# Goal of the exercise
A letter-for-letter copy of the listing is required, with no pictures in it.

# Data provided

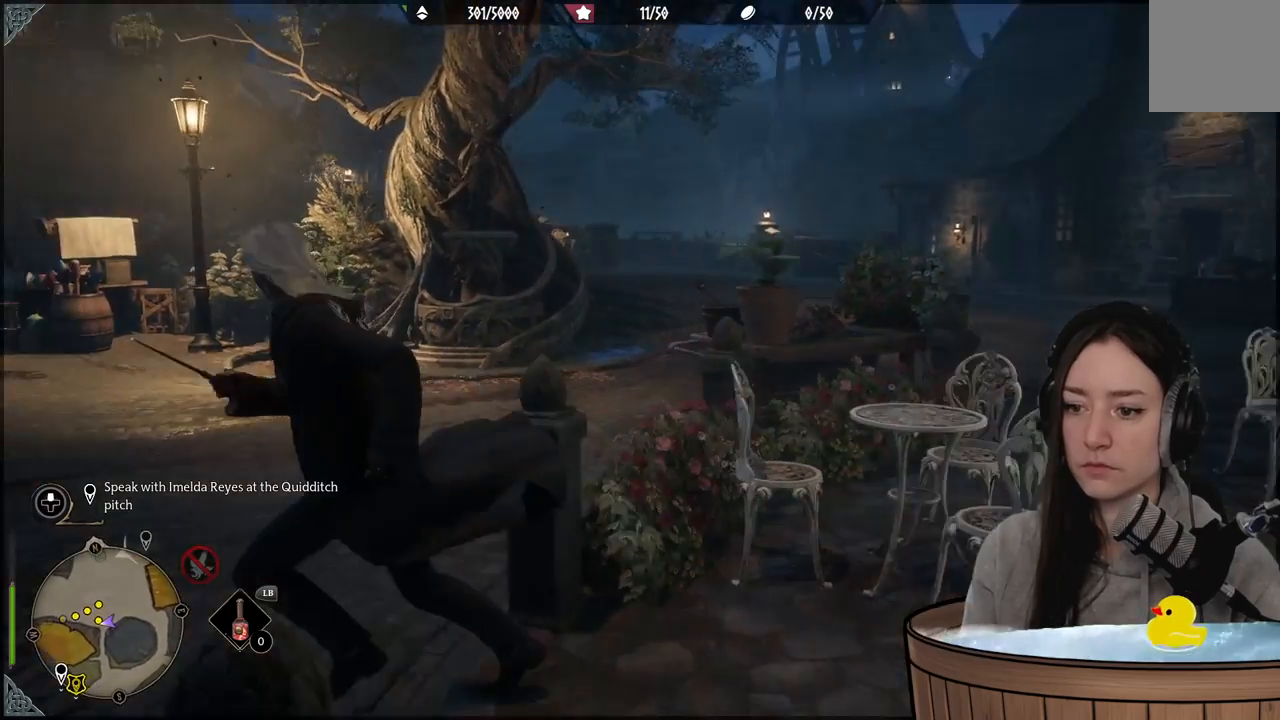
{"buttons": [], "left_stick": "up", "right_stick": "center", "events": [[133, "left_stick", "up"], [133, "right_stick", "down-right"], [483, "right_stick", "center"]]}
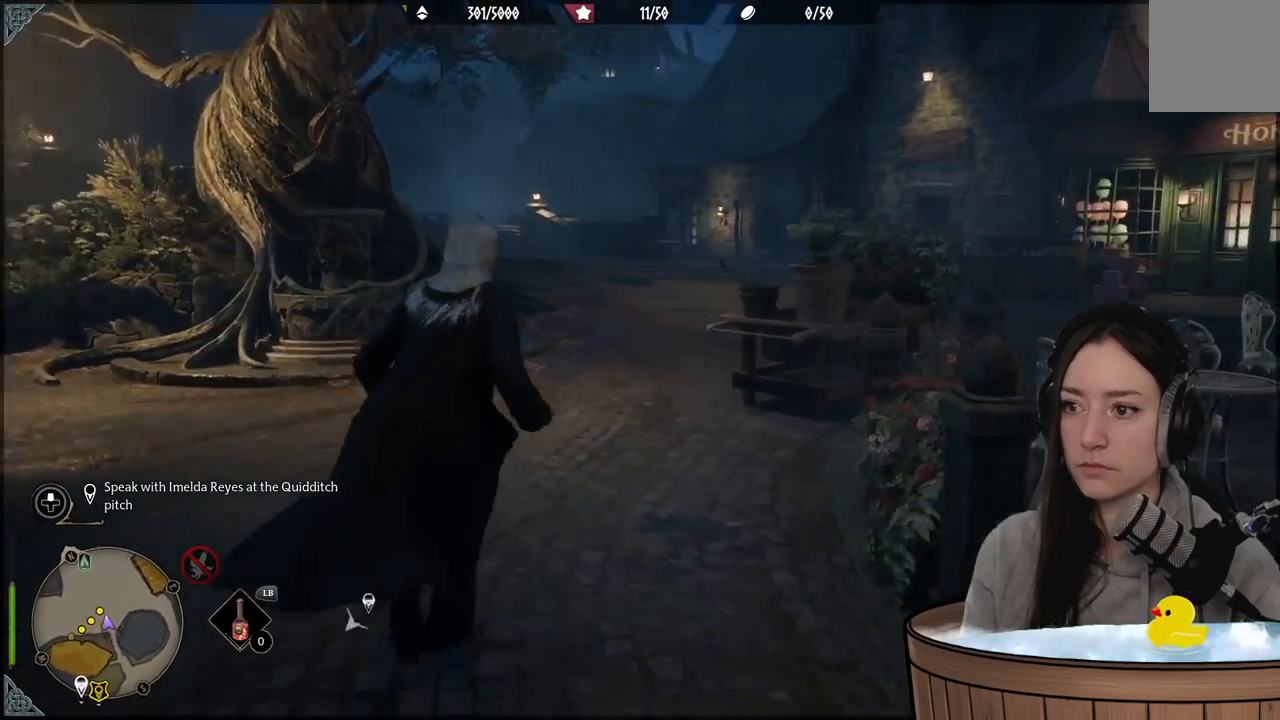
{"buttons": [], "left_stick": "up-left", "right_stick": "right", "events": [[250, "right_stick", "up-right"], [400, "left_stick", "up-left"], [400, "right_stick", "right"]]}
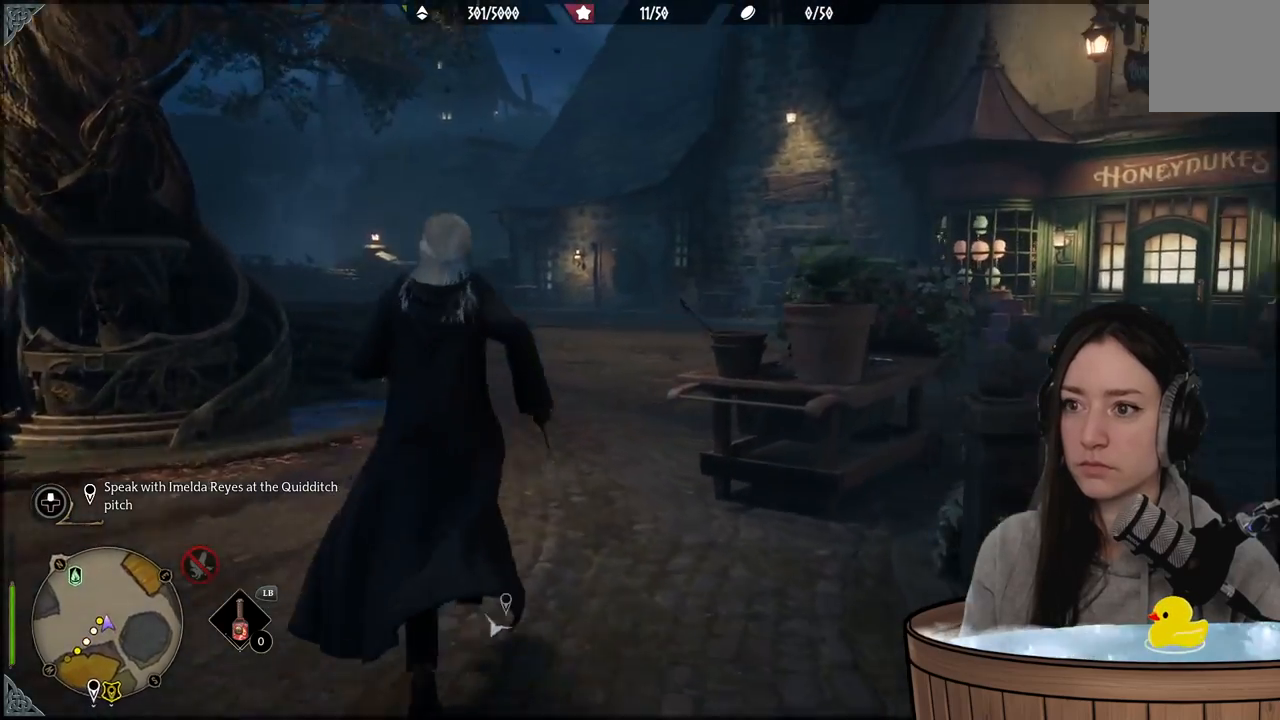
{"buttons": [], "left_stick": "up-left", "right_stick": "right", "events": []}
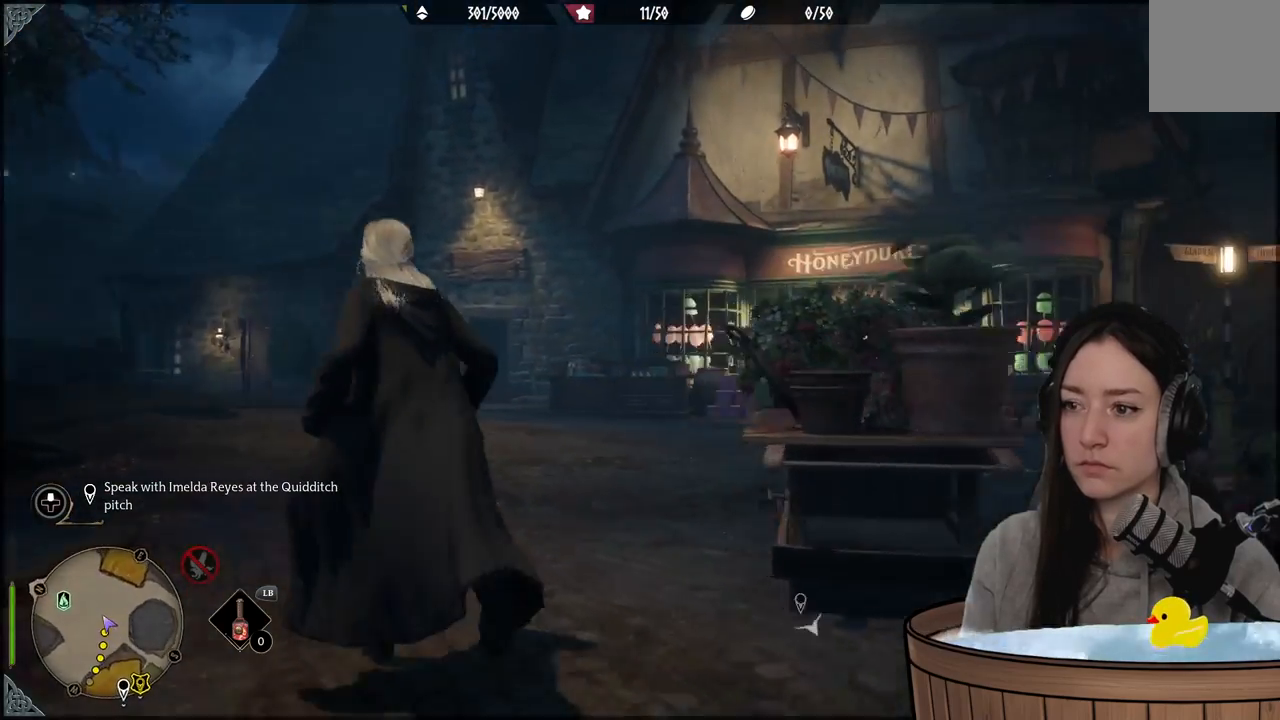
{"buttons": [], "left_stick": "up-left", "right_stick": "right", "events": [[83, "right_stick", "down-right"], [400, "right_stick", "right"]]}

# Your solution
{"buttons": [], "left_stick": "up", "right_stick": "center", "events": [[133, "left_stick", "up"], [133, "right_stick", "down-right"], [483, "right_stick", "center"]]}
{"buttons": [], "left_stick": "up-left", "right_stick": "right", "events": [[250, "right_stick", "up-right"], [400, "left_stick", "up-left"], [400, "right_stick", "right"]]}
{"buttons": [], "left_stick": "up-left", "right_stick": "right", "events": []}
{"buttons": [], "left_stick": "up-left", "right_stick": "right", "events": [[83, "right_stick", "down-right"], [400, "right_stick", "right"]]}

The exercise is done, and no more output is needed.